Secondly, their environment was beautiful—they lived in a garden with fruit-bearing trees, which were watered by nearby rivers (2:10). This was the best in waterfront property!
Their environment also contained valuable resources—gold and all kinds of precious stones were available to them (2:12). Yes, the most valuable of resources were not kept in bank vaults or jewelry stores, but were, for Adam and Eve, a part of the everyday landscape!
Fourthly, the Lord had given Adam and Eve dominion over their environment (2:15, 19). They were in charge of, both, the land and the animals and birds of the land. No need for a Zoo in Eden. At this point, there was no such thing as predator or prey.
However, contained within all of this abundance and immense liberty was a single limitation: stay clear of one tree. Do not eat from the tree of the knowledge of good and evil (2:15).

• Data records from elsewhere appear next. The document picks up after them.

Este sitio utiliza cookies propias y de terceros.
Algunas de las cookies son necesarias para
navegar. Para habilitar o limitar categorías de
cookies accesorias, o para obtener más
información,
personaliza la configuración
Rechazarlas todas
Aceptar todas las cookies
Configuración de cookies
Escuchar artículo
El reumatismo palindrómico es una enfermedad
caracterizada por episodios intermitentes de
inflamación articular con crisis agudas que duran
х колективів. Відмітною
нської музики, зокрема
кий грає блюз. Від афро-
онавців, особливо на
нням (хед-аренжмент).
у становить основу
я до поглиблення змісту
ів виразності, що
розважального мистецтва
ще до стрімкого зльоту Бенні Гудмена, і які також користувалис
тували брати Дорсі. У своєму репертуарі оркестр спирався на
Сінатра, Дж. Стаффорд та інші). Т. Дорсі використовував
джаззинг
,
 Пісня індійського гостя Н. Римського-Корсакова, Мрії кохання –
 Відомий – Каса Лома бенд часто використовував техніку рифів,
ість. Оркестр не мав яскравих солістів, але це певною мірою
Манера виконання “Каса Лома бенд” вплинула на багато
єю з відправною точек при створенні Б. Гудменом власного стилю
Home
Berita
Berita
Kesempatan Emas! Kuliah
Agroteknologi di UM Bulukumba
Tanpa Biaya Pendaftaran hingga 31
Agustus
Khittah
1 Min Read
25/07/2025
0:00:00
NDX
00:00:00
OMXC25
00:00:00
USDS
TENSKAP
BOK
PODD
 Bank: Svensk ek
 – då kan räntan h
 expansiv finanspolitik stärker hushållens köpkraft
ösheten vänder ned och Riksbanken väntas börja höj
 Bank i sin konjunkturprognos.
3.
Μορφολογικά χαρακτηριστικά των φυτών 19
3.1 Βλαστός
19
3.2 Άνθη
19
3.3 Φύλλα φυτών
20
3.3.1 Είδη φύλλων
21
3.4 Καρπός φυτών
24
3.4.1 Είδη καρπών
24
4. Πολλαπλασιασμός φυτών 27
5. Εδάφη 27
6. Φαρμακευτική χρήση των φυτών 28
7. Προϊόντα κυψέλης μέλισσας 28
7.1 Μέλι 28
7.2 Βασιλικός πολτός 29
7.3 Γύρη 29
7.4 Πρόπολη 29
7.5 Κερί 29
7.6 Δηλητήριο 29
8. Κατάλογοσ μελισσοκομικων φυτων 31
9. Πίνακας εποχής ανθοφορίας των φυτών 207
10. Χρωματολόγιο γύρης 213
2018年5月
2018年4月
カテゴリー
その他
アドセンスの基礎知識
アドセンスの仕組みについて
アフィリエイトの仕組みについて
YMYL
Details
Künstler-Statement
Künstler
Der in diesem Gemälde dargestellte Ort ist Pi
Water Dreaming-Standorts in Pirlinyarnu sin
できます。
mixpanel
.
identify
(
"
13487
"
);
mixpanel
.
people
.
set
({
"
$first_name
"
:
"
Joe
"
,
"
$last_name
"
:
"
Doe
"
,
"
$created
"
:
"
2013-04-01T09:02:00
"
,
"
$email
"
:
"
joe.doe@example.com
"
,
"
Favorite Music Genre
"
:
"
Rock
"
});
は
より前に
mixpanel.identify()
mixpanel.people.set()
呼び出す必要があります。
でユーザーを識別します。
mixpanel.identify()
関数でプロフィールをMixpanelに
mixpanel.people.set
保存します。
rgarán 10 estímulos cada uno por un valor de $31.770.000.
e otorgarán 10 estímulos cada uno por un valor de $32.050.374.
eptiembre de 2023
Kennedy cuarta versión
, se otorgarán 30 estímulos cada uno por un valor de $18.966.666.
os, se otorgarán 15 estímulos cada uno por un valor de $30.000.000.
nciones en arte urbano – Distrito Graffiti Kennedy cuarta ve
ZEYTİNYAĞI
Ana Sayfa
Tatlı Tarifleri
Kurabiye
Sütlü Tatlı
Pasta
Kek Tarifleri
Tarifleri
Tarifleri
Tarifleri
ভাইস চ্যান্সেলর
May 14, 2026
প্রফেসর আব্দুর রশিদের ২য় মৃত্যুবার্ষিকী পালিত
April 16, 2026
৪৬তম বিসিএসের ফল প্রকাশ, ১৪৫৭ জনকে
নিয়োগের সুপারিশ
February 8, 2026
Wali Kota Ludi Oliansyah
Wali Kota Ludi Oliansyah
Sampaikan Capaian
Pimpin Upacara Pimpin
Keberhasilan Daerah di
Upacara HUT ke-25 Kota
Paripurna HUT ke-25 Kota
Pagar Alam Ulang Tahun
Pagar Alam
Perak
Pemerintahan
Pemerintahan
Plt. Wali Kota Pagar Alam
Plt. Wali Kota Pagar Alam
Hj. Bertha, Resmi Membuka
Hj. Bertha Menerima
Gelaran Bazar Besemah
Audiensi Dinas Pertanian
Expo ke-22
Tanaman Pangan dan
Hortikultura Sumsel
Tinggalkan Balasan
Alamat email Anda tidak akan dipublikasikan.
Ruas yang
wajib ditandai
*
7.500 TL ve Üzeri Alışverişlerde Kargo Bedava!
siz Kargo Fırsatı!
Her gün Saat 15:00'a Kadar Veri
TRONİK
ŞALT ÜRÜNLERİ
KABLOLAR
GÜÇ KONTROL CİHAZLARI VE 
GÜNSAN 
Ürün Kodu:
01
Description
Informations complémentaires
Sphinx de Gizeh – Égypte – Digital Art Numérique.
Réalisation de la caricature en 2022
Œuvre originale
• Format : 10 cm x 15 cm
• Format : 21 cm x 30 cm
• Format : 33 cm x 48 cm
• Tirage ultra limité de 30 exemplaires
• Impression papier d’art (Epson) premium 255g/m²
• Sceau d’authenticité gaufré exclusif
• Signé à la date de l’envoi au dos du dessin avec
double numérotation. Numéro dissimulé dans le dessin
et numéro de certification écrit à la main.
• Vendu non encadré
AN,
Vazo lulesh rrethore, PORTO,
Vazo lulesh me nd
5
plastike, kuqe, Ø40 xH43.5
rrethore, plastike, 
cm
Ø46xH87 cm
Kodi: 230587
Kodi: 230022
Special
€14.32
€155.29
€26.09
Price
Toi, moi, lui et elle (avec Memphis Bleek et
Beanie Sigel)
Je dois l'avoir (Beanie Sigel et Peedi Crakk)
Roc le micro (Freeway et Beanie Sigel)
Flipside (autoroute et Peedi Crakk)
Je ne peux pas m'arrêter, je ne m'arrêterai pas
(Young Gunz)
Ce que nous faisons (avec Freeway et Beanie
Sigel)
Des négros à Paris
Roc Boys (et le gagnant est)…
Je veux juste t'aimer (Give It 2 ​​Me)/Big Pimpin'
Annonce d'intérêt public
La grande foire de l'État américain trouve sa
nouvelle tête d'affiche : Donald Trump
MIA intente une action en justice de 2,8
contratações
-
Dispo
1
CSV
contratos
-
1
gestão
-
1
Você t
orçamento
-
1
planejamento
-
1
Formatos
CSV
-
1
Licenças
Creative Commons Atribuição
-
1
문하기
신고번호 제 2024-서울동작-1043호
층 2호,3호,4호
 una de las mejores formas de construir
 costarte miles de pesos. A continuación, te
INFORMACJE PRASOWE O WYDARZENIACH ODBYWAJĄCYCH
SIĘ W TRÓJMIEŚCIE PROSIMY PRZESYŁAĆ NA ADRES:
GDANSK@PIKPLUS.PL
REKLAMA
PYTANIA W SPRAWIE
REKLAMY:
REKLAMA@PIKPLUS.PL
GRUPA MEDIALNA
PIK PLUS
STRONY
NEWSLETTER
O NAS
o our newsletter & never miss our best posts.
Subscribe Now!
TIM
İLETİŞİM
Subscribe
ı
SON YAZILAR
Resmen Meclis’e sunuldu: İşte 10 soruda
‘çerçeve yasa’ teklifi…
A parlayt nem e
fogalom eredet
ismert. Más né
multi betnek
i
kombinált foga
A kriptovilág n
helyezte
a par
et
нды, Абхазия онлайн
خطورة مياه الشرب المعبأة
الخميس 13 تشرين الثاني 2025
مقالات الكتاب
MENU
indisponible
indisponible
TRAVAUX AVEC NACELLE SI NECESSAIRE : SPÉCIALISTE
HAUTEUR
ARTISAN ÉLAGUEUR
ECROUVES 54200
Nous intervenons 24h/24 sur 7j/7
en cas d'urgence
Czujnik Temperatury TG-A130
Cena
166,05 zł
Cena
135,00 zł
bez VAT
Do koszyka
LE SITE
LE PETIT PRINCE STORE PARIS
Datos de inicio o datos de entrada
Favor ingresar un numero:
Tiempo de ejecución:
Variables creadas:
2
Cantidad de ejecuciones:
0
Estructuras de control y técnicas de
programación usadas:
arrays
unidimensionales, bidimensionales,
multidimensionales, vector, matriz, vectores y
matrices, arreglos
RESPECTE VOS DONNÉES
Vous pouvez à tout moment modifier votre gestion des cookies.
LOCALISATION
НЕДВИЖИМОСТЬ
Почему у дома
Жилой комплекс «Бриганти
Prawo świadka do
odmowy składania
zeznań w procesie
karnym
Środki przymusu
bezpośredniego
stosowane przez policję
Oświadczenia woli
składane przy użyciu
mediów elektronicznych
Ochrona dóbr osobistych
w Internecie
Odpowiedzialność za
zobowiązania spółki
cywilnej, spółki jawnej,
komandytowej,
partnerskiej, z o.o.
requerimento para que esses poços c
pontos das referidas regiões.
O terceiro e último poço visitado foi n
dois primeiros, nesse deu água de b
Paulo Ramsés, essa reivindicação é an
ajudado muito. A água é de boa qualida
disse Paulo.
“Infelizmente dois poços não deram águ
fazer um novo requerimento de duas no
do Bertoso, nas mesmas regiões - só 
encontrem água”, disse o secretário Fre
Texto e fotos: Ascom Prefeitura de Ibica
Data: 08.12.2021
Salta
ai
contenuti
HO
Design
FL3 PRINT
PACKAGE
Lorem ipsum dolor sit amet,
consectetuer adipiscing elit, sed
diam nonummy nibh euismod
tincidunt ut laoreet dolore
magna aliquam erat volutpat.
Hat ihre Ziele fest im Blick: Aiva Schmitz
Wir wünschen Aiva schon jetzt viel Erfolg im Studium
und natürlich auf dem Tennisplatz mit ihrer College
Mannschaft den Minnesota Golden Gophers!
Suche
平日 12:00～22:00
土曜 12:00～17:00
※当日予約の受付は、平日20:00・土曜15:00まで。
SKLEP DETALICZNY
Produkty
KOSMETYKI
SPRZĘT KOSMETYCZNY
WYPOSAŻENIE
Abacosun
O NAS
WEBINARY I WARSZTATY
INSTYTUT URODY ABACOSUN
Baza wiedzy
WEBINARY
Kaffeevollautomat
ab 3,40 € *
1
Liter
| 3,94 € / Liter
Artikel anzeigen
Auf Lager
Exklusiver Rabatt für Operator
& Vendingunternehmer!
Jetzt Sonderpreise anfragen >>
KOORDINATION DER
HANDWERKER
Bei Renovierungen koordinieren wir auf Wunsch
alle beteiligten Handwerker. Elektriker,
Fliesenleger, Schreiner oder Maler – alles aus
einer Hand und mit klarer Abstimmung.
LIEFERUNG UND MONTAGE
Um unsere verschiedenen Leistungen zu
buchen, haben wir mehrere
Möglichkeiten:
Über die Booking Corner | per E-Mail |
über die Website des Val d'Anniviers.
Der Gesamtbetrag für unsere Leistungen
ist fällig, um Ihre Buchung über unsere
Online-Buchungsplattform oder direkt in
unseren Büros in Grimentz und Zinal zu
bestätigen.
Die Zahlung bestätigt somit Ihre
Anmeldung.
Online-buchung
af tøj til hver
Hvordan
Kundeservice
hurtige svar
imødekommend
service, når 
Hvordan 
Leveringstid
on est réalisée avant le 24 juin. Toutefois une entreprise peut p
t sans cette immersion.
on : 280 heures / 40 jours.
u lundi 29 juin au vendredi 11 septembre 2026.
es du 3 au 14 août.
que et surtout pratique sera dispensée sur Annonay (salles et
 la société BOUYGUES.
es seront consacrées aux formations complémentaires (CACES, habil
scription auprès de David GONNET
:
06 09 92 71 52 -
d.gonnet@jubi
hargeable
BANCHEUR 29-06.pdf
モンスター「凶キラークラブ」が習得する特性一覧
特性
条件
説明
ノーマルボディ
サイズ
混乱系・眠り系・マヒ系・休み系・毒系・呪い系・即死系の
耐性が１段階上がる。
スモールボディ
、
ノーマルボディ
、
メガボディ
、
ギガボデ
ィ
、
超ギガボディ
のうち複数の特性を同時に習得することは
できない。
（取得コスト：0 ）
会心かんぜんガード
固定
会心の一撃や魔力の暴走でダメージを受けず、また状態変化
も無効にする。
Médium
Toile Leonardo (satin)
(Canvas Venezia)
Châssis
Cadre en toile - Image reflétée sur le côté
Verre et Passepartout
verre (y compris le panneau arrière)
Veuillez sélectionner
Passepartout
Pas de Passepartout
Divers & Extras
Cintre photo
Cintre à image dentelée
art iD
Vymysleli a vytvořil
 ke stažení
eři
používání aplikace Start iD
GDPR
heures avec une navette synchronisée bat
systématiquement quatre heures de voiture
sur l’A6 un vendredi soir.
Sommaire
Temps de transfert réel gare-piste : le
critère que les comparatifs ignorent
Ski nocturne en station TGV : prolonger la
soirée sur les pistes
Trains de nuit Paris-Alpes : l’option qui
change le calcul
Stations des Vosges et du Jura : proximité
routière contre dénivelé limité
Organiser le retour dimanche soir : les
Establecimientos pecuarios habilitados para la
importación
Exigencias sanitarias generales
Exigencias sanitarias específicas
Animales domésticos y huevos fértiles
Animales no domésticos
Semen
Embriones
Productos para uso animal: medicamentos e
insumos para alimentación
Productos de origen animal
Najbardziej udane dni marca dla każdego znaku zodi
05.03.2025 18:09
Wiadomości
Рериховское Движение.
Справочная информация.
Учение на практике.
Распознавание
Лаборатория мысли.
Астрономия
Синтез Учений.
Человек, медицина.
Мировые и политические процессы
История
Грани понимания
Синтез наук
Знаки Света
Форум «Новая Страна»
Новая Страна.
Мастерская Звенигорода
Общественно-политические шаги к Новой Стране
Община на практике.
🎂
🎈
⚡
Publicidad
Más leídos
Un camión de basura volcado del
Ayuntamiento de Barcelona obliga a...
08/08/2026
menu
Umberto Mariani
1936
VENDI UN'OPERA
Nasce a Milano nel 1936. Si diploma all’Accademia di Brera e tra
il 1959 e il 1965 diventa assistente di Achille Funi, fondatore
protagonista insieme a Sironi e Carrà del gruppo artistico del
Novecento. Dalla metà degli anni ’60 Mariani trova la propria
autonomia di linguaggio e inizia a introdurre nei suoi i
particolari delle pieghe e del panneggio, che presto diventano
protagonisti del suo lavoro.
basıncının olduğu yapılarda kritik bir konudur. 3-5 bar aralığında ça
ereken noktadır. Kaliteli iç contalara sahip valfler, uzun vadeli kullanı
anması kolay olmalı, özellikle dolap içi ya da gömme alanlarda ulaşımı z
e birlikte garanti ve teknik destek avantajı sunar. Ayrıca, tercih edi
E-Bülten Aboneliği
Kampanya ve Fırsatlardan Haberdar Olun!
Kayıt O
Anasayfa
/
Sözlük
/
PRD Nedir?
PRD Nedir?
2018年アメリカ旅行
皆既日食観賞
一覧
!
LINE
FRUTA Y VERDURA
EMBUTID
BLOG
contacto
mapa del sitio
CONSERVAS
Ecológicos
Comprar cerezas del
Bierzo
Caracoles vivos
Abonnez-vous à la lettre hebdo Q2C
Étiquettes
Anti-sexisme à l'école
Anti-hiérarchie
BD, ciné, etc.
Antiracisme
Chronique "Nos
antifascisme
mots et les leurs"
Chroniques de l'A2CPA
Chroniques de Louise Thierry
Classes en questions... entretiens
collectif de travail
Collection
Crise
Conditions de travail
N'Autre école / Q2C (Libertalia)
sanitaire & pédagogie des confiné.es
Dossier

It was put to Adam and Eve by the serpent that this one limitation was an unnecessary limitation. The serpent was suggesting that there was a way of life that was superior to the one presented by God!
Evidently, Adam and Eve believed that this could be possible. Evidently, humanity throughout the ages has believed this could be possible. Foolishly, I suspect there have been seasons when all of us would concede that we imagined a way of life that was superior to what the Bible has presented.
Think of the myriad of efforts being made at this moment to combat the ills of society. We are seeing sociological approaches and economic approaches. We are seeing a stress on education. There is a renewed focus on being environmentally friendly. There is, of course, political strategizing and creative diplomacy taking place.
And all of these things have their place of importance, but it seems to me that none of them are addressing the root of our troubles. The problems with are society, at the core, are not sociological, economical, or political. The root of our struggles is a theological matter. Humanity, in large measure, has chosen a way of life not endorsed by our Creator. Our trouble is that we have broken communion with The Almighty.
The results have been disastrous—from Adam to present day. It is as if God is saying, ‘While you live apart from Me you shall not be truly happy’ (D. Martyn Lloyd-Jones).
Who can put things right? Who can set the world on its proper course? I am pleased to announce to you this morning that, while humanity has repeatedly turned against God, He has not altogether turned His back against us.
The message of Christmas is a message of mercy. Though we deserve judgment, though we deserve wrath, though we deserve to endure the consequences of our own actions, God comes breaking into human history to give us grace. The Son of God takes on human flesh in order to save us from our sins and our sinful condition (Mt. 1:21). The Second Adam comes to repair the damage of the first Adam. And this fulfills the promise that the serpent’s head shall be bruised (3:15).
I confess that in preparation for this sermon, I worried about the sobering nature of this text. I fretted about the negative note that would be sounded in the midst of Christmas preparations. But now, as I reflect further, I reckon that the proclamation of Christ’s birth takes on greater meaning when we have a more complete appreciation of our need of Him. In other words, the more I apprehend my desperate state, the more grateful I am to have a Saviour.
For what is the reason for the birth of Christ, if everything is going splendidly? We look around and we see that things are not going splendidly. We look around and most of us would conclude that this world of ours is a mess.
Indeed, this world of ours is a mess, but God has a plan.
In love, God the Father sent His only begotten Son into this world. Jesus’ perfect life and atoning death have provided sufficient means for reconciliation with God.
The light of Christ our Saviour is now shining upon the world through the people who bear His name. His message is being proclaimed, and those who believe the message, those who yield their life to Christ will gain what Adam lost in the Garden—communion with the Creator of the Universe.
Let us not imagine that there is a better way. There is no better life than life in Christ. Amen.